> Consigne 1: Résumez le texte source en deux phrases.

> Texte source:
-----

On a vu dans quelle disposition d'esprit étaient les Anglais depuis le jugement. Au cimetière de Saint-Ouen, ils avaient jeté des pierres aux juges ; au retour. de cette scène, ils les avaient poursuivis de leurs menaces et de leurs insultes, brandissant leurs épées et disant que le roi avait perdu son argent avec eux. Du moins ils gardaient leur prisonnière, et les assesseurs avaient maintenant grand'peine à la revoir. P. Maurice, qui n'avait officiellement admonestée, le 23 mai, devant le tribunal, fut très-sérieusement menacé pour avoir, après le jugement, renouvelé ses conseils. Isambard de La Pierre, Jean de La Fontaine et G. Vallée étant venus pour la fortifier et la maintenir dans ses bons sentiments, les soldats irrités les chassèrent du château à coups d'épée et de bâton ; et La Fontaine en fut tellement effrayé qu'il n'osa plus reparaître dans la ville. Au rapport de Jean Beaupère, le vendredi déjà et le samedi, on avait dit que Jeanne manifestait du repentir d'avoir pris l'habit de femme, et Beaupère fut envoyé avec Nicole Midi pour la maintenir dans son bon propos. Mais au lieu de celui qui les devait introduire dans la prison, ils trouvèrent des Anglais qui se disaient entre eux qu'on ne ferait pas mal de les jeter dans la Seine. Et comme ils repassaient le pont, n'en demandant pas davantage, on les menaçait encore de les jeter à l'eau. — Ceux qui vinrent pour constater la chute de Jeanne, ne furent pas mieux accueillis ; on se défiait de ces prêtres ; on soupçonnait qu'ils avaient encore dessein de tout accommoder. Quand ils arrivèrent dans la cour du château, ils virent arriver sur eux une centaine d'Anglais criant qu'eux gens d'Église étaient tous faux, traîtres, Armagneaux et faux conseillers ; et ils eurent grand'peine d'échapper à ces furieux qui les menaçaient de leurs épées et de leurs haches[16].

-----

Exercices d'interprétation de graphiques:
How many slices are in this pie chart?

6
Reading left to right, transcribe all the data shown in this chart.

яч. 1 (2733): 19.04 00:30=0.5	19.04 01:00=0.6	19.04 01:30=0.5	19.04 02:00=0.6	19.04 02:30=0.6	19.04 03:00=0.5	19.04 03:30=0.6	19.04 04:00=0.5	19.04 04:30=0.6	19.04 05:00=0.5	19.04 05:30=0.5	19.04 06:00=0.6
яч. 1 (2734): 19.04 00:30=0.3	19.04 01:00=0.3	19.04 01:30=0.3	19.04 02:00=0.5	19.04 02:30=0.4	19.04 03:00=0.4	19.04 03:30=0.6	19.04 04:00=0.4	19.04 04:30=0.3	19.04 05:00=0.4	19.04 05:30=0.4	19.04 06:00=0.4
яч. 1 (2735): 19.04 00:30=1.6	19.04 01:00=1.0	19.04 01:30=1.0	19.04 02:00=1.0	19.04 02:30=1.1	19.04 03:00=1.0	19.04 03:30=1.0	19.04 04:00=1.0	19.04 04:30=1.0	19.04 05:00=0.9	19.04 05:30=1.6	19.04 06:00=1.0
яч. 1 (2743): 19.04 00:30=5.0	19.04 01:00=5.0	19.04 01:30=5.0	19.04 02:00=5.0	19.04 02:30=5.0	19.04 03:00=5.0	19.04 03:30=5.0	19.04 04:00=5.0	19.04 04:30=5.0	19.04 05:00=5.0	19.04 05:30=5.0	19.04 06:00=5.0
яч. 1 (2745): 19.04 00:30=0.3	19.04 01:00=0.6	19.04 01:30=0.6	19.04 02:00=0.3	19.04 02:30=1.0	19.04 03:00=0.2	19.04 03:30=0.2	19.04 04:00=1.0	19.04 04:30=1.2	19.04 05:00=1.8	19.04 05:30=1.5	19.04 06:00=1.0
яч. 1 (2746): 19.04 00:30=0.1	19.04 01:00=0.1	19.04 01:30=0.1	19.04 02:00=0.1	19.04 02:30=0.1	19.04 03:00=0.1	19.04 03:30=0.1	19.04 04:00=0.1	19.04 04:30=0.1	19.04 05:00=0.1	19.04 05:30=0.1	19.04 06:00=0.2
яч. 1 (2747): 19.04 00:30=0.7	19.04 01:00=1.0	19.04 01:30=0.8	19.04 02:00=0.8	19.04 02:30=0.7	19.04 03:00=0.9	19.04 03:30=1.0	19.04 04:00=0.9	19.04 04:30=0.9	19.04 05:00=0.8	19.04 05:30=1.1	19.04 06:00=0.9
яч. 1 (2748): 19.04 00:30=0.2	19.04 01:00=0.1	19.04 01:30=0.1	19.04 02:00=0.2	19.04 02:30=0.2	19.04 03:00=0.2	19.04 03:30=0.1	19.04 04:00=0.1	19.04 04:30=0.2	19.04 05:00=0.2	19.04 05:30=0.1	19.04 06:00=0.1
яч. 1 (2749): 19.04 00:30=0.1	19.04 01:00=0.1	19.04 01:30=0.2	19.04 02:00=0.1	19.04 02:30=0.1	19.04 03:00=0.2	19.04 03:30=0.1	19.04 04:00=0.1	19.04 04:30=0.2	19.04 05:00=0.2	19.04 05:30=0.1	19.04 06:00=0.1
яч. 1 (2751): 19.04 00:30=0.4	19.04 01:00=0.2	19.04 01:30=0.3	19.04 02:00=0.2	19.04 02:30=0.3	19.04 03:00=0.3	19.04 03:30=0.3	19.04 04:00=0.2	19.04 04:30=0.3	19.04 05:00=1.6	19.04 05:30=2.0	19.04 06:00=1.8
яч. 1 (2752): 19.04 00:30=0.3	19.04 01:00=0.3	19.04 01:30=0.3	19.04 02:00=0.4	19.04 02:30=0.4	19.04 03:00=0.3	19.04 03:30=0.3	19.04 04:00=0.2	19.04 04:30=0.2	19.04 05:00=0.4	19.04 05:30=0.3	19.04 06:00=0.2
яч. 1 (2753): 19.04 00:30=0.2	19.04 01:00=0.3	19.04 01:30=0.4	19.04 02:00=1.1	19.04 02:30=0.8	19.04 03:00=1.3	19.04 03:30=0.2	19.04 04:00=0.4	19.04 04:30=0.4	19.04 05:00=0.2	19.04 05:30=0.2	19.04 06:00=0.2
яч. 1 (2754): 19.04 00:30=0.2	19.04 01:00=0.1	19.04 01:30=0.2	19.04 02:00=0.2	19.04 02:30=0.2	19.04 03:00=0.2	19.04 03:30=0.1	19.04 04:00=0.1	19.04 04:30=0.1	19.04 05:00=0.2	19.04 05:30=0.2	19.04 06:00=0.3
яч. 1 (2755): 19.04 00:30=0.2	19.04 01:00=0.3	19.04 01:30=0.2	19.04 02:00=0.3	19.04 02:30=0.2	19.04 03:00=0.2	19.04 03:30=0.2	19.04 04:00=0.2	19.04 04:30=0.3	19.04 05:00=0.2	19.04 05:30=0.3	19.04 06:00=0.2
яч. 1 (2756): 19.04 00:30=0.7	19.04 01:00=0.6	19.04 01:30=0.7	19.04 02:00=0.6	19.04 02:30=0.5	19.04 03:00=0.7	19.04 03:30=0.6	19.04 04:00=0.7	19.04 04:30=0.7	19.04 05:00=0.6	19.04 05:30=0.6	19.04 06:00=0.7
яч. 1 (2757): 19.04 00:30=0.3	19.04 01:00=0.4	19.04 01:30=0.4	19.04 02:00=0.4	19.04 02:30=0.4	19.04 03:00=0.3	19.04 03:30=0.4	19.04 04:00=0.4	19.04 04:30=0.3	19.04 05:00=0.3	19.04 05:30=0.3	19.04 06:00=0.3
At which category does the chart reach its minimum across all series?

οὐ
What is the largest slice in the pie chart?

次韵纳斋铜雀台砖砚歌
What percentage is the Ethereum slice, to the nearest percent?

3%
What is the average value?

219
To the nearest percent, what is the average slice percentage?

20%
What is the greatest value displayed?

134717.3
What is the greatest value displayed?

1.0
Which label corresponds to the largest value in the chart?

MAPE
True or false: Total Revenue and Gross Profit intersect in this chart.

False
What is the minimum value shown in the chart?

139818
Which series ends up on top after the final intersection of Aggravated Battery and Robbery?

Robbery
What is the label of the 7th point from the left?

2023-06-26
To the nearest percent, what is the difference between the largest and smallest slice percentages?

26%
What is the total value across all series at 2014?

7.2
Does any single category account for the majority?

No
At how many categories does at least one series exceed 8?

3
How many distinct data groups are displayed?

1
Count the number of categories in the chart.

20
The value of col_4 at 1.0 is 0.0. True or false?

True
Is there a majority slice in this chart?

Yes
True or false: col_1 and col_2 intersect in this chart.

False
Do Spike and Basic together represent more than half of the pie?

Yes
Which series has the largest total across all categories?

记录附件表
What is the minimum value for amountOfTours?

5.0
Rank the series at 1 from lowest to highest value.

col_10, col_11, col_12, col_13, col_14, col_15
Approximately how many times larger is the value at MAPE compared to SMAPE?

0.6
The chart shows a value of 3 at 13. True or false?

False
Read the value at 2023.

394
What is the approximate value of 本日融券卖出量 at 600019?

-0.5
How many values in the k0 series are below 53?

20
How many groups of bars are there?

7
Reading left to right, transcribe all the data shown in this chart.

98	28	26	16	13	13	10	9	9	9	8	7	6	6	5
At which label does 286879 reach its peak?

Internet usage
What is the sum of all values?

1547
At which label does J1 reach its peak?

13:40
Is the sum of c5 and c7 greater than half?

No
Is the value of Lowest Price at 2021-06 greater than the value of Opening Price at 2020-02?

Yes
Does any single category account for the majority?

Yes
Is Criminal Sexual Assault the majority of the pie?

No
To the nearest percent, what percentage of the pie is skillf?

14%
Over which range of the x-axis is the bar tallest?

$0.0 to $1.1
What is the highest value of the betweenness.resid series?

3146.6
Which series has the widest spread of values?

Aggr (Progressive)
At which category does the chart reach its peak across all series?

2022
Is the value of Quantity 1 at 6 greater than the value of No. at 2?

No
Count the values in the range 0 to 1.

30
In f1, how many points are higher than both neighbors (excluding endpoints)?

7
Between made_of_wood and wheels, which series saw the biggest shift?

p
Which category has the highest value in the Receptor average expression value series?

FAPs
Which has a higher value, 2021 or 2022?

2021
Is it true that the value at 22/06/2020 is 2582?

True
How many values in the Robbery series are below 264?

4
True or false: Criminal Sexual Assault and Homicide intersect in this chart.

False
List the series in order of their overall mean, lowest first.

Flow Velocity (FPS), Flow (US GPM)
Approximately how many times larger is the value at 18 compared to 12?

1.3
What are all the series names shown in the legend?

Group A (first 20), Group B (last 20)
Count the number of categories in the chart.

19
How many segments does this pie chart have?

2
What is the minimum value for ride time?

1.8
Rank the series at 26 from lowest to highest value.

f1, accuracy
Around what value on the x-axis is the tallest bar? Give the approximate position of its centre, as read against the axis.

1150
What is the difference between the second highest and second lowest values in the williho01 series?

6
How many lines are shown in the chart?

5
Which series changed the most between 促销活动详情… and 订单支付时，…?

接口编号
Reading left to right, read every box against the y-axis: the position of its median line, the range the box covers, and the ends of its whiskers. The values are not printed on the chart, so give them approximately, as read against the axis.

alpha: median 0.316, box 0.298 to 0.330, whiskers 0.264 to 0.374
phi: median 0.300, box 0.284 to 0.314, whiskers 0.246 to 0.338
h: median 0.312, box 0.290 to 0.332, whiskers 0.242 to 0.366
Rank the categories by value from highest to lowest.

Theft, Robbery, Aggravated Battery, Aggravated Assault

-----

> Consigne 2: Relevez chaque ligne des entrées contenant le mot "percent", en respectant la casse.

> Réponse 1: Après le jugement, les Anglais, qui gardaient Jeanne, menacèrent et insultèrent les juges, et les assesseurs avaient grand'peine à revoir la prisonnière. Ceux qui furent envoyés auprès d'elle ou vinrent constater sa chute furent chassés ou menacés par les Anglais, qui traitaient les gens d'Église de faux, de traîtres, d'Armagnacs et de faux conseillers.

> Réponse 2:
What percentage is the Ethereum slice, to the nearest percent?
To the nearest percent, what is the average slice percentage?
To the nearest percent, what is the difference between the largest and smallest slice percentages?
To the nearest percent, what percentage of the pie is skillf?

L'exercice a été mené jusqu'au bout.